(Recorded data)
*** Begin section ***

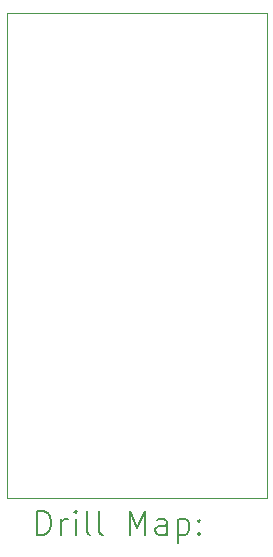
<source format=gbr>
%TF.GenerationSoftware,KiCad,Pcbnew,9.0.7*%
%TF.CreationDate,2026-02-04T18:11:02+11:00*%
%TF.ProjectId,g3507-base,67333530-372d-4626-9173-652e6b696361,rev?*%
%TF.SameCoordinates,Original*%
%TF.FileFunction,Drillmap*%
%TF.FilePolarity,Positive*%
%FSLAX45Y45*%
G04 Gerber Fmt 4.5, Leading zero omitted, Abs format (unit mm)*
G04 Created by KiCad (PCBNEW 9.0.7) date 2026-02-04 18:11:02*
%MOMM*%
%LPD*%
G01*
G04 APERTURE LIST*
%ADD10C,0.038100*%
%ADD11C,0.200000*%
G04 APERTURE END LIST*
D10*
X10700000Y-9600000D02*
X12900000Y-9600000D01*
X12900000Y-9600000D02*
X12900000Y-5500000D01*
X10700000Y-5500000D02*
X10700000Y-9600000D01*
X12900000Y-5500000D02*
X10700000Y-5500000D01*
D11*
X10958872Y-9913389D02*
X10958872Y-9713389D01*
X10958872Y-9713389D02*
X11006491Y-9713389D01*
X11006491Y-9713389D02*
X11035062Y-9722913D01*
X11035062Y-9722913D02*
X11054110Y-9741960D01*
X11054110Y-9741960D02*
X11063634Y-9761008D01*
X11063634Y-9761008D02*
X11073158Y-9799103D01*
X11073158Y-9799103D02*
X11073158Y-9827675D01*
X11073158Y-9827675D02*
X11063634Y-9865770D01*
X11063634Y-9865770D02*
X11054110Y-9884817D01*
X11054110Y-9884817D02*
X11035062Y-9903865D01*
X11035062Y-9903865D02*
X11006491Y-9913389D01*
X11006491Y-9913389D02*
X10958872Y-9913389D01*
X11158872Y-9913389D02*
X11158872Y-9780055D01*
X11158872Y-9818151D02*
X11168396Y-9799103D01*
X11168396Y-9799103D02*
X11177919Y-9789579D01*
X11177919Y-9789579D02*
X11196967Y-9780055D01*
X11196967Y-9780055D02*
X11216015Y-9780055D01*
X11282681Y-9913389D02*
X11282681Y-9780055D01*
X11282681Y-9713389D02*
X11273157Y-9722913D01*
X11273157Y-9722913D02*
X11282681Y-9732436D01*
X11282681Y-9732436D02*
X11292205Y-9722913D01*
X11292205Y-9722913D02*
X11282681Y-9713389D01*
X11282681Y-9713389D02*
X11282681Y-9732436D01*
X11406491Y-9913389D02*
X11387443Y-9903865D01*
X11387443Y-9903865D02*
X11377919Y-9884817D01*
X11377919Y-9884817D02*
X11377919Y-9713389D01*
X11511253Y-9913389D02*
X11492205Y-9903865D01*
X11492205Y-9903865D02*
X11482681Y-9884817D01*
X11482681Y-9884817D02*
X11482681Y-9713389D01*
X11739824Y-9913389D02*
X11739824Y-9713389D01*
X11739824Y-9713389D02*
X11806491Y-9856246D01*
X11806491Y-9856246D02*
X11873157Y-9713389D01*
X11873157Y-9713389D02*
X11873157Y-9913389D01*
X12054110Y-9913389D02*
X12054110Y-9808627D01*
X12054110Y-9808627D02*
X12044586Y-9789579D01*
X12044586Y-9789579D02*
X12025538Y-9780055D01*
X12025538Y-9780055D02*
X11987443Y-9780055D01*
X11987443Y-9780055D02*
X11968396Y-9789579D01*
X12054110Y-9903865D02*
X12035062Y-9913389D01*
X12035062Y-9913389D02*
X11987443Y-9913389D01*
X11987443Y-9913389D02*
X11968396Y-9903865D01*
X11968396Y-9903865D02*
X11958872Y-9884817D01*
X11958872Y-9884817D02*
X11958872Y-9865770D01*
X11958872Y-9865770D02*
X11968396Y-9846722D01*
X11968396Y-9846722D02*
X11987443Y-9837198D01*
X11987443Y-9837198D02*
X12035062Y-9837198D01*
X12035062Y-9837198D02*
X12054110Y-9827675D01*
X12149348Y-9780055D02*
X12149348Y-9980055D01*
X12149348Y-9789579D02*
X12168396Y-9780055D01*
X12168396Y-9780055D02*
X12206491Y-9780055D01*
X12206491Y-9780055D02*
X12225538Y-9789579D01*
X12225538Y-9789579D02*
X12235062Y-9799103D01*
X12235062Y-9799103D02*
X12244586Y-9818151D01*
X12244586Y-9818151D02*
X12244586Y-9875294D01*
X12244586Y-9875294D02*
X12235062Y-9894341D01*
X12235062Y-9894341D02*
X12225538Y-9903865D01*
X12225538Y-9903865D02*
X12206491Y-9913389D01*
X12206491Y-9913389D02*
X12168396Y-9913389D01*
X12168396Y-9913389D02*
X12149348Y-9903865D01*
X12330300Y-9894341D02*
X12339824Y-9903865D01*
X12339824Y-9903865D02*
X12330300Y-9913389D01*
X12330300Y-9913389D02*
X12320777Y-9903865D01*
X12320777Y-9903865D02*
X12330300Y-9894341D01*
X12330300Y-9894341D02*
X12330300Y-9913389D01*
X12330300Y-9789579D02*
X12339824Y-9799103D01*
X12339824Y-9799103D02*
X12330300Y-9808627D01*
X12330300Y-9808627D02*
X12320777Y-9799103D01*
X12320777Y-9799103D02*
X12330300Y-9789579D01*
X12330300Y-9789579D02*
X12330300Y-9808627D01*
M02*

</source>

*** End section ***

Exercise description:
Copy verbatim the span of lines that begins with the line holding "X11377919Y-9884817D02*" and ends at the last line of the records.

Answer space:
X11377919Y-9884817D02*
X11377919Y-9713389D01*
X11511253Y-9913389D02*
X11492205Y-9903865D01*
X11492205Y-9903865D02*
X11482681Y-9884817D01*
X11482681Y-9884817D02*
X11482681Y-9713389D01*
X11739824Y-9913389D02*
X11739824Y-9713389D01*
X11739824Y-9713389D02*
X11806491Y-9856246D01*
X11806491Y-9856246D02*
X11873157Y-9713389D01*
X11873157Y-9713389D02*
X11873157Y-9913389D01*
X12054110Y-9913389D02*
X12054110Y-9808627D01*
X12054110Y-9808627D02*
X12044586Y-9789579D01*
X12044586Y-9789579D02*
X12025538Y-9780055D01*
X12025538Y-9780055D02*
X11987443Y-9780055D01*
X11987443Y-9780055D02*
X11968396Y-9789579D01*
X12054110Y-9903865D02*
X12035062Y-9913389D01*
X12035062Y-9913389D02*
X11987443Y-9913389D01*
X11987443Y-9913389D02*
X11968396Y-9903865D01*
X11968396Y-9903865D02*
X11958872Y-9884817D01*
X11958872Y-9884817D02*
X11958872Y-9865770D01*
X11958872Y-9865770D02*
X11968396Y-9846722D01*
X11968396Y-9846722D02*
X11987443Y-9837198D01*
X11987443Y-9837198D02*
X12035062Y-9837198D01*
X12035062Y-9837198D02*
X12054110Y-9827675D01*
X12149348Y-9780055D02*
X12149348Y-9980055D01*
X12149348Y-9789579D02*
X12168396Y-9780055D01*
X12168396Y-9780055D02*
X12206491Y-9780055D01*
X12206491Y-9780055D02*
X12225538Y-9789579D01*
X12225538Y-9789579D02*
X12235062Y-9799103D01*
X12235062Y-9799103D02*
X12244586Y-9818151D01*
X12244586Y-9818151D02*
X12244586Y-9875294D01*
X12244586Y-9875294D02*
X12235062Y-9894341D01*
X12235062Y-9894341D02*
X12225538Y-9903865D01*
X12225538Y-9903865D02*
X12206491Y-9913389D01*
X12206491Y-9913389D02*
X12168396Y-9913389D01*
X12168396Y-9913389D02*
X12149348Y-9903865D01*
X12330300Y-9894341D02*
X12339824Y-9903865D01*
X12339824Y-9903865D02*
X12330300Y-9913389D01*
X12330300Y-9913389D02*
X12320777Y-9903865D01*
X12320777Y-9903865D02*
X12330300Y-9894341D01*
X12330300Y-9894341D02*
X12330300Y-9913389D01*
X12330300Y-9789579D02*
X12339824Y-9799103D01*
X12339824Y-9799103D02*
X12330300Y-9808627D01*
X12330300Y-9808627D02*
X12320777Y-9799103D01*
X12320777Y-9799103D02*
X12330300Y-9789579D01*
X12330300Y-9789579D02*
X12330300Y-9808627D01*
M02*

</source>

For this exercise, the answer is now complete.